To the people: Thank you.

What I had for breakfast

Hello to the five loyal followers of my blog.  If you’ve really been paying attention, one or two of you might recall that I’ve snarked here and elsewhere that one reason blogs annoy me is that even if you are my dear friend, I don’t (necessarily) care what you had for breakfast.

But today, I am going to break my own rule.  Today, I made something that was so, so good, I feel it my duty to break the rule–and if you’re still reading, you must be curious, so why should I hold out on you?

I made brown rice last night.  At our house, my husband and I try to have lots of basic ingredients so we can throw things together to eat.  Beans, rice, etc. are good things to make ahead.  This morning, as a break from the ubiquitous oatmeal, I put into one of our thrift shop Creuset pans a couple cups of cooked brown rice, and maybe a half cup of milk, plus some maple syrup and nutmeg.   (I am not name-dropping Creuset to be pretentious, but because I adore these pans.  They are really expensive, but you can find them discounted or used, and even at retail, they are probably worth their price if you consider cost per use.  They are heavy and non-sticky, and also very beautiful.  I used the little yellow one, in this case, if you need me to paint more of a picture.)

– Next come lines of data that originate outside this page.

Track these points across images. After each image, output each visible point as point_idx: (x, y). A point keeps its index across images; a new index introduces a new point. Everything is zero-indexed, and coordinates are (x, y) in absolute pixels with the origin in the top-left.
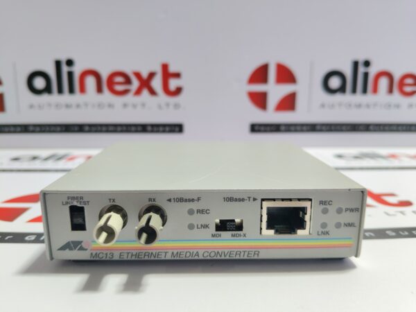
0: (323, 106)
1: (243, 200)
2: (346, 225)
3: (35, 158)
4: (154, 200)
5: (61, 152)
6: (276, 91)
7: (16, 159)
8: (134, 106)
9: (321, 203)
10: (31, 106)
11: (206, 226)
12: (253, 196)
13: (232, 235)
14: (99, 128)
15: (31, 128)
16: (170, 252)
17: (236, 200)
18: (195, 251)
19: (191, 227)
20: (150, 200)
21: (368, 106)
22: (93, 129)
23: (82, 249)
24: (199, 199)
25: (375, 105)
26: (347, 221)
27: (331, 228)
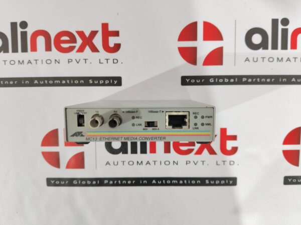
1: (157, 112)
2: (206, 124)
4: (117, 112)
9: (194, 113)
11: (140, 125)
12: (162, 110)
13: (153, 129)
16: (124, 137)
17: (154, 112)
18: (135, 137)
19: (133, 125)
20: (114, 112)
23: (82, 136)
24: (137, 112)
26: (207, 123)
27: (199, 125)
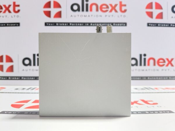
5: (33, 87)
7: (17, 89)
10: (23, 70)
15: (22, 78)
21: (146, 70)
25: (149, 70)
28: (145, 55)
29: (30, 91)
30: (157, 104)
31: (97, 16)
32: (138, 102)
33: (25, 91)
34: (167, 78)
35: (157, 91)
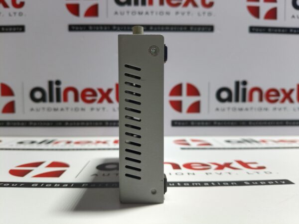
0: (217, 109)
3: (33, 142)
5: (50, 139)
6: (187, 101)
7: (21, 143)
8: (98, 110)
10: (32, 110)
14: (75, 124)
15: (31, 124)
21: (247, 109)
22: (71, 124)
25: (251, 109)
28: (245, 83)
29: (43, 146)
30: (263, 168)
31: (161, 13)
32: (232, 165)
33: (35, 146)
34: (281, 123)
35: (264, 145)
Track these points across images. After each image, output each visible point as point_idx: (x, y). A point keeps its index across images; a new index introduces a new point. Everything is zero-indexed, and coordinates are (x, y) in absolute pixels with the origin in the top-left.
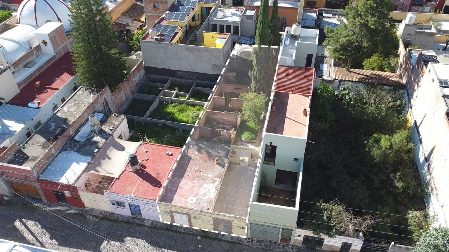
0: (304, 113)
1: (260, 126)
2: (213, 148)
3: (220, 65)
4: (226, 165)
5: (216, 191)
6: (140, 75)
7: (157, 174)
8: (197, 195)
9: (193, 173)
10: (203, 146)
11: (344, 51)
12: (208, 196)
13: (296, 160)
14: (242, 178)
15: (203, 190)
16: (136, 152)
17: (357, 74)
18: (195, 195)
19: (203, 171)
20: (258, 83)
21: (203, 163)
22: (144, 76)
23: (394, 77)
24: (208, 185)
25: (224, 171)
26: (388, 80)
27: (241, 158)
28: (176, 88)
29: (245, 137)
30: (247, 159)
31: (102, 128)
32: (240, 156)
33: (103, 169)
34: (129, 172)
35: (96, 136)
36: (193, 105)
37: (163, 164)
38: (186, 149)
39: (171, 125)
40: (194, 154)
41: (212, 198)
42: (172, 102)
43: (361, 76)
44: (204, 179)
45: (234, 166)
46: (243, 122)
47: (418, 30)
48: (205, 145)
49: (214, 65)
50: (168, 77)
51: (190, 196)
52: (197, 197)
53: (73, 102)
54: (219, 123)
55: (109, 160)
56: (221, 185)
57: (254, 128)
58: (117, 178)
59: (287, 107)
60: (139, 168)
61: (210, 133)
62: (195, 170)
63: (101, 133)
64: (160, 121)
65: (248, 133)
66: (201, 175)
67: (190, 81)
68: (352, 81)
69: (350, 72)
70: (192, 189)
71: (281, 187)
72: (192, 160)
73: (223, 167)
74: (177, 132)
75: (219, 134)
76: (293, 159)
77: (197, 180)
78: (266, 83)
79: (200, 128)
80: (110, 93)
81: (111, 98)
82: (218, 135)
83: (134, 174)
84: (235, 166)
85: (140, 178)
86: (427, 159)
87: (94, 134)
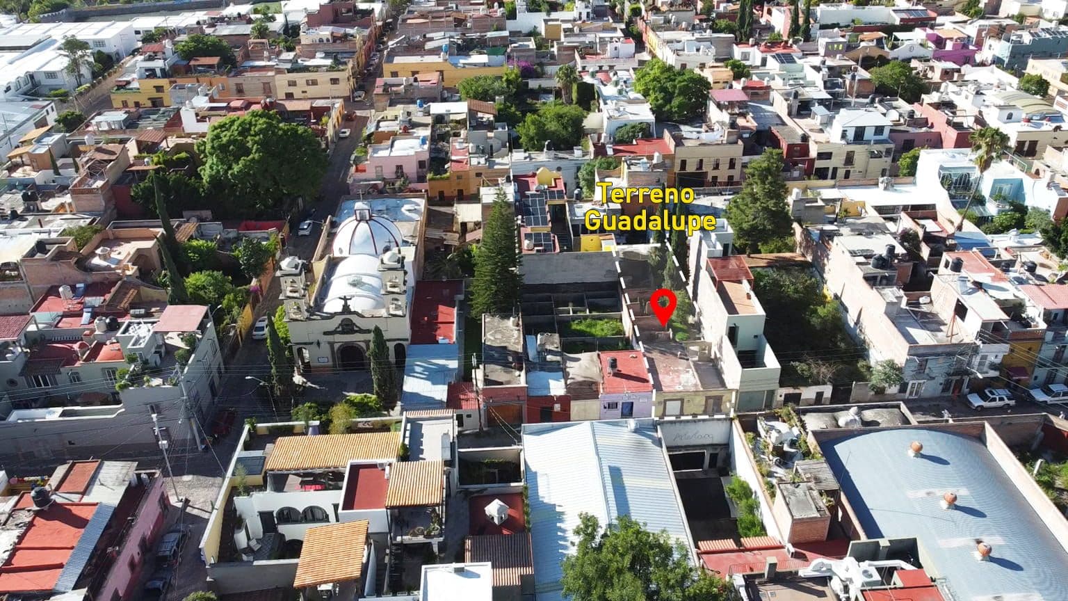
3: (615, 270)
11: (749, 236)
13: (756, 336)
23: (797, 255)
26: (795, 261)
28: (569, 304)
35: (547, 355)
36: (600, 319)
42: (574, 319)
43: (765, 261)
47: (807, 205)
50: (549, 294)
53: (491, 330)
63: (550, 352)
67: (576, 294)
86: (856, 324)
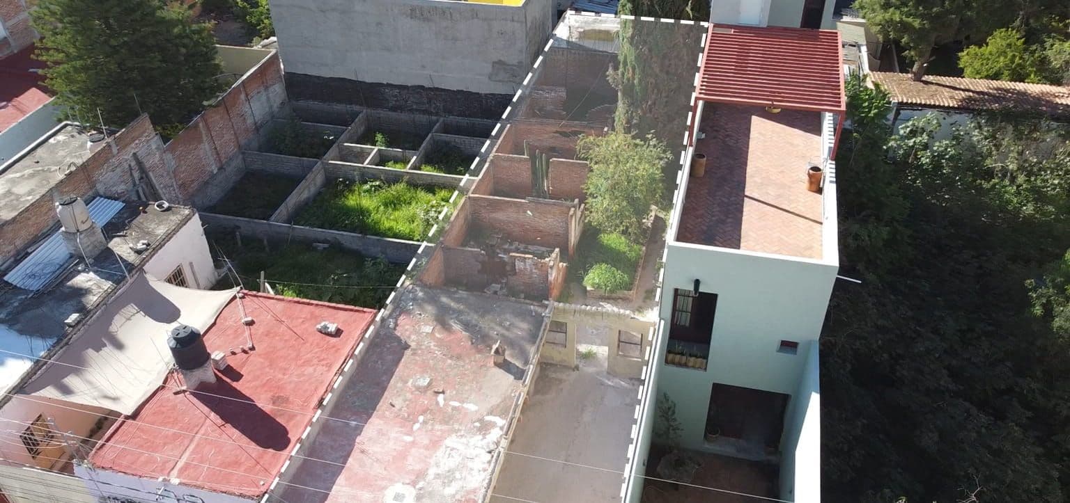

I brought the stuff in the little yellow pan to a slow heat, actually slower than I had planned…I was getting impatient; time was passing and soon we’d be late for the day.  But then it started to warm, and heat, and I stirred it a bit, and it got very creamy.  I didn’t taste it, and thought I’d added too much maple syrup, and perhaps it could have used a little less, but it was so delicious that I’m thinking it is the new comfort food for brutally cold mornings.  I might have to go make some more now, in fact.  It was THAT GOOD.

And that basic recipe sings for more improvisation: cinnamon, honey, nuts, candied ginger, other aromatic and certainly savory spices, cheese, and so on.  Let me know if you try it, and what new variations you invent!

Bon appetit!

Things I’ve learned from not getting a publishing contract

I’m incredibly sad and disappointed to report that I’ve not been able to reach an agreement on the contract with the publisher who last year accepted my novel, The Watery Girl.

So the deal is off.

Aside from the encroaching self-doubt, which is always around (and sometimes latent), I’m sure I’ll find another publisher eventually.  Meanwhile, I will keep working on the mess-in-progress [update: the manuscript formerly known as “the mess-in-progress” is my novel, The Eight Mile Suspended Carnival].

When getting rejections from agents and publishers, my practice has been to allow myself anywhere from a few minutes to a day of self-pity.  It will take a bit longer to get over this one.  They accepted my novel more than a year ago, so the process of getting a contract and then negotiating has taken awhile.  If I can take a large view of it, this is for the best, but right now, it’s painful.

Here are a few things I have learned about how to navigate this terrain, in no particular order:

1) Talk to other writers and people who have been through this before.  Don’t be shy to ask questions.  Depend on (and thank) those people who offer smart advice.

2) Don’t announce anything until you have a signed contract.

3) Don’t sign a contract you’re not comfortable with–even when not signing leads to more delays and disappointments.  If you don’t have an agent, hire a professional to look over a contract before you sign it.

4) Be as dispassionate as you can about these negotiations.  Like buying a house, remember it’s a business transaction.  (This is difficult, because it is the nature of creative people to love what we create, so the risk of hurt is very close.)

5) There are no proper emoticons for certain kinds of disappointment.

6) Looking into the shadowy places can be terrifying, but is crucial to the evolution of an artist.

I know I have plenty more publishable words and stories in me.  Though I entertained the thought for a few minutes last night, I won’t let this make me quit writing.

As my wise mentor, Jim Krusoe, would say, “Onward.”